1. Different diet choices
A traditional home cooked Japanese meal includes fish, steamed rice or noodles low in fat made from ingredients like buckwheat or mung beans, and simmered vegetables. The meal can also be accompanied by a bowl of miso soup. Afterwards, a cup of green tea is enjoyed and the meal is concluded with fresh fruit.
2. Small portions
Japanese food culture places an emphasis on presentation and despite smaller portions, offers a satiating meal. The Japanese follow the principle of enjoying food slowly. Each dish has its own plate and the food is arranged to show off its natural beauty. They also make sure not to fill each plate completely and stop eating once they are 80% full, avoiding any urge to continue eating for the sake of it. This portion control allows them to keep off extra weight.
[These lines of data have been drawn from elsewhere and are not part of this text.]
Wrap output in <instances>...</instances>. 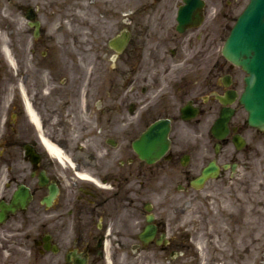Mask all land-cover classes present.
<instances>
[{
  "label": "flooded vegetation",
  "instance_id": "flooded-vegetation-1",
  "mask_svg": "<svg viewBox=\"0 0 264 264\" xmlns=\"http://www.w3.org/2000/svg\"><path fill=\"white\" fill-rule=\"evenodd\" d=\"M248 1L0 0V264L164 257L205 189L208 203L218 189L254 198L264 229V131L240 100L247 72L222 52ZM167 129L168 151L141 157L135 142L153 131L159 149ZM212 163L218 177L194 185Z\"/></svg>",
  "mask_w": 264,
  "mask_h": 264
},
{
  "label": "rangeland",
  "instance_id": "rangeland-1",
  "mask_svg": "<svg viewBox=\"0 0 264 264\" xmlns=\"http://www.w3.org/2000/svg\"><path fill=\"white\" fill-rule=\"evenodd\" d=\"M253 192L255 193V191ZM212 194L215 195V200L211 201L213 208H215V212L212 215L208 214L207 198L209 195L206 190L201 193L197 201L192 202L188 206L186 205V207L184 206L185 210H183L181 222L189 230L190 234H194L192 238L197 237L205 243L204 249L207 256V264H264V229L262 228L257 232L254 228L253 219L245 221L243 230L238 229L236 225L230 226L223 212L229 213L232 211L233 201L230 198H221L225 194L222 189H218ZM219 199L221 212L217 210ZM199 210L200 212H198ZM198 216H203L207 220L199 221ZM176 230L177 224L173 230H170V234L172 235ZM257 233L261 234V240L259 241ZM232 238L234 239L232 240ZM212 241L219 243L218 249L214 248ZM189 250L193 261H190L188 257L183 258L181 256L172 259L171 262L149 259L145 262L133 264H194V260H196L194 254L196 252L191 247H189ZM216 254L219 259L213 261Z\"/></svg>",
  "mask_w": 264,
  "mask_h": 264
},
{
  "label": "water",
  "instance_id": "water-1",
  "mask_svg": "<svg viewBox=\"0 0 264 264\" xmlns=\"http://www.w3.org/2000/svg\"><path fill=\"white\" fill-rule=\"evenodd\" d=\"M245 25L248 28L245 29ZM245 40L247 46H245ZM259 59L264 52V0H252L242 19L234 28L225 47V54L237 64H248L245 55ZM253 78L249 80V93L244 102L251 114V122L264 125V68L258 60L248 67Z\"/></svg>",
  "mask_w": 264,
  "mask_h": 264
},
{
  "label": "bare ground",
  "instance_id": "bare-ground-1",
  "mask_svg": "<svg viewBox=\"0 0 264 264\" xmlns=\"http://www.w3.org/2000/svg\"><path fill=\"white\" fill-rule=\"evenodd\" d=\"M34 117V116H33ZM36 119V118H34ZM44 141L46 143V145L48 146V150L50 151V153L52 155L58 156L60 158H65L63 152L60 150V148H58L56 145H54L52 142H50L48 139L44 138ZM183 219V217L181 218ZM184 232V236L186 235H190L191 237H193L192 234H190L189 230L187 228H185L183 230ZM193 241L195 242V252L197 253V263L198 264H205V260L207 259L206 256V252H205V243H203L200 239H198L197 237L193 238ZM214 248H217L219 243H217L216 241H212ZM218 249V248H217ZM216 259H219L218 255L216 254V256L214 257L213 261H215Z\"/></svg>",
  "mask_w": 264,
  "mask_h": 264
}]
</instances>
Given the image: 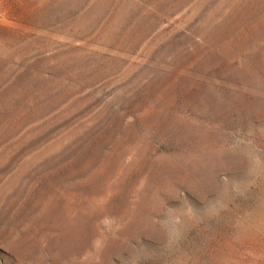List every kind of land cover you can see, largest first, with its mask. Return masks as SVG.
I'll list each match as a JSON object with an SVG mask.
<instances>
[{"label": "rangeland", "instance_id": "rangeland-1", "mask_svg": "<svg viewBox=\"0 0 264 264\" xmlns=\"http://www.w3.org/2000/svg\"><path fill=\"white\" fill-rule=\"evenodd\" d=\"M0 264H264V0H0Z\"/></svg>", "mask_w": 264, "mask_h": 264}]
</instances>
3. Power up for the day with miso soup
Japanese breakfasts are no small affair and include a variety of small dishes. One of these servings is a bowl of miso soup, which is rich in probiotics. While it might be considered unusual in the West, this delicious soup offers energy to get you going for the day.
4. Light cooking
When the Japanese cook they choose healthy cooking methods including heart friendly oils, and not exposing the raw ingredients to overly high temperatures for long periods. Choice methods include pan grilling, stir-frying in a wok, steaming, sautéing and simmering foods. Fresh foods, light on dressings are also preferred. Overall this cooking style leaves you with a light, fulfilled feeling in your stomach.
5. No bread. Just rice.
The Japanese traditionally did not eat bread. Instead, they served rice with every meal, traditionally steamed. Without bread, their diet remained free from refined wheat flour. You can go a step further in adding healthy choices to your diet and opt for brown rice, a healthier option than white rice.
6. Less desserts
Sugary and processed desserts are so ubiquitous in Japan. Instead of using puddings, cakes, tarts or ice cream for a sweet ending to a meal, the Japanese serve small helpings of fresh fruit, or small portions of desserts, but not daily. Fruit is rich in antioxidants and other essential nutrients, and less sugar prevents diabetes, excess fat and weight gain.
7. A different attitude
The Japanese devote less time to dieting and are raised to enjoy food. This also means they eat a wide choice of foods. In addition to their healthy attitude to food, they spend a lot of time involved in incidental exercise such as bicycling. Together with smart diet choices, being active allows for Japanese people to remain slim and contributes towards their longevity.